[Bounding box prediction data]
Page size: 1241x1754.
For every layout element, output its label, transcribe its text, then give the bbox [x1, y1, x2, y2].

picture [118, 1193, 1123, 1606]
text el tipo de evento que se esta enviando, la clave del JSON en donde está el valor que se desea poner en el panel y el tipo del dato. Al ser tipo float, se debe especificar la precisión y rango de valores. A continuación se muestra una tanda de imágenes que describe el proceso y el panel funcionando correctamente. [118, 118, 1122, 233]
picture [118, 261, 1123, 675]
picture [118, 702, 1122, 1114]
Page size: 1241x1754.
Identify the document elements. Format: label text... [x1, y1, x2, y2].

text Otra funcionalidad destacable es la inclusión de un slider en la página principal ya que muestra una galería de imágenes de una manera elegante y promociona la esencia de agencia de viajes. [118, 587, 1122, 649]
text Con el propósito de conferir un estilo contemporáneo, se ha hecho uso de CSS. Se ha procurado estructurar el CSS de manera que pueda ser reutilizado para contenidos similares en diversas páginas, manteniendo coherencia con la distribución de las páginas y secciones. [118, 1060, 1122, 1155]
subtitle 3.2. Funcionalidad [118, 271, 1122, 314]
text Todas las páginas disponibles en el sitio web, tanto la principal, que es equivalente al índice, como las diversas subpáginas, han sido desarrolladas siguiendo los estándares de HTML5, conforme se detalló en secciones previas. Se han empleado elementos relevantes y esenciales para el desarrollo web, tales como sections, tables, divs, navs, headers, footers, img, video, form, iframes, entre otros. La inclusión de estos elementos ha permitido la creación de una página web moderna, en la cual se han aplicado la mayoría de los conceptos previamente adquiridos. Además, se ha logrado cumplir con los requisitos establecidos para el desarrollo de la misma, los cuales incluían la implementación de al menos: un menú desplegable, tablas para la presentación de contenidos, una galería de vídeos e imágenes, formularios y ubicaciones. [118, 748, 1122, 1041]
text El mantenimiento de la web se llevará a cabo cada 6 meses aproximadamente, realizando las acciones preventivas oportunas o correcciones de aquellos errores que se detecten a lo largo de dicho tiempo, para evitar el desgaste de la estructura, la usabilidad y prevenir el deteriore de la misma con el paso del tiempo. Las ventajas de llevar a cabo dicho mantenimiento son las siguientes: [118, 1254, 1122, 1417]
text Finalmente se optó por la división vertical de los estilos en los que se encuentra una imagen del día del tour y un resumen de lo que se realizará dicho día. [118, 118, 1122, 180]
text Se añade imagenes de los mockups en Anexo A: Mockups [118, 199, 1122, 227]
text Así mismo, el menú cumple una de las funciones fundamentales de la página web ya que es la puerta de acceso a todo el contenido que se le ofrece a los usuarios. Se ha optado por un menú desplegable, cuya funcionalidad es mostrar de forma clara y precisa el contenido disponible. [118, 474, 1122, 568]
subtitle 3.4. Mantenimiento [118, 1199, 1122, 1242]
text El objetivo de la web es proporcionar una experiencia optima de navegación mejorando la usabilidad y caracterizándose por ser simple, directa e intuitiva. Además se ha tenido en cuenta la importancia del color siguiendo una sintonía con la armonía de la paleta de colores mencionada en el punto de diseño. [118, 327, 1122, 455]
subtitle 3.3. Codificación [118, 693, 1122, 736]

# Aim of the exercise
Every record should be output precisely as it was given.

# Worked solution
Page size: 1241x1754.
For every layout element, output its label, transcribe its text, then give the bbox [x1, y1, x2, y2].

picture [118, 1193, 1123, 1606]
text el tipo de evento que se esta enviando, la clave del JSON en donde está el valor que se desea poner en el panel y el tipo del dato. Al ser tipo float, se debe especificar la precisión y rango de valores. A continuación se muestra una tanda de imágenes que describe el proceso y el panel funcionando correctamente. [118, 118, 1122, 233]
picture [118, 261, 1123, 675]
picture [118, 702, 1122, 1114]
Page size: 1241x1754.
Identify the document elements. Format: label text... [x1, y1, x2, y2].

text Otra funcionalidad destacable es la inclusión de un slider en la página principal ya que muestra una galería de imágenes de una manera elegante y promociona la esencia de agencia de viajes. [118, 587, 1122, 649]
text Con el propósito de conferir un estilo contemporáneo, se ha hecho uso de CSS. Se ha procurado estructurar el CSS de manera que pueda ser reutilizado para contenidos similares en diversas páginas, manteniendo coherencia con la distribución de las páginas y secciones. [118, 1060, 1122, 1155]
subtitle 3.2. Funcionalidad [118, 271, 1122, 314]
text Todas las páginas disponibles en el sitio web, tanto la principal, que es equivalente al índice, como las diversas subpáginas, han sido desarrolladas siguiendo los estándares de HTML5, conforme se detalló en secciones previas. Se han empleado elementos relevantes y esenciales para el desarrollo web, tales como sections, tables, divs, navs, headers, footers, img, video, form, iframes, entre otros. La inclusión de estos elementos ha permitido la creación de una página web moderna, en la cual se han aplicado la mayoría de los conceptos previamente adquiridos. Además, se ha logrado cumplir con los requisitos establecidos para el desarrollo de la misma, los cuales incluían la implementación de al menos: un menú desplegable, tablas para la presentación de contenidos, una galería de vídeos e imágenes, formularios y ubicaciones. [118, 748, 1122, 1041]
text El mantenimiento de la web se llevará a cabo cada 6 meses aproximadamente, realizando las acciones preventivas oportunas o correcciones de aquellos errores que se detecten a lo largo de dicho tiempo, para evitar el desgaste de la estructura, la usabilidad y prevenir el deteriore de la misma con el paso del tiempo. Las ventajas de llevar a cabo dicho mantenimiento son las siguientes: [118, 1254, 1122, 1417]
text Finalmente se optó por la división vertical de los estilos en los que se encuentra una imagen del día del tour y un resumen de lo que se realizará dicho día. [118, 118, 1122, 180]
text Se añade imagenes de los mockups en Anexo A: Mockups [118, 199, 1122, 227]
text Así mismo, el menú cumple una de las funciones fundamentales de la página web ya que es la puerta de acceso a todo el contenido que se le ofrece a los usuarios. Se ha optado por un menú desplegable, cuya funcionalidad es mostrar de forma clara y precisa el contenido disponible. [118, 474, 1122, 568]
subtitle 3.4. Mantenimiento [118, 1199, 1122, 1242]
text El objetivo de la web es proporcionar una experiencia optima de navegación mejorando la usabilidad y caracterizándose por ser simple, directa e intuitiva. Además se ha tenido en cuenta la importancia del color siguiendo una sintonía con la armonía de la paleta de colores mencionada en el punto de diseño. [118, 327, 1122, 455]
subtitle 3.3. Codificación [118, 693, 1122, 736]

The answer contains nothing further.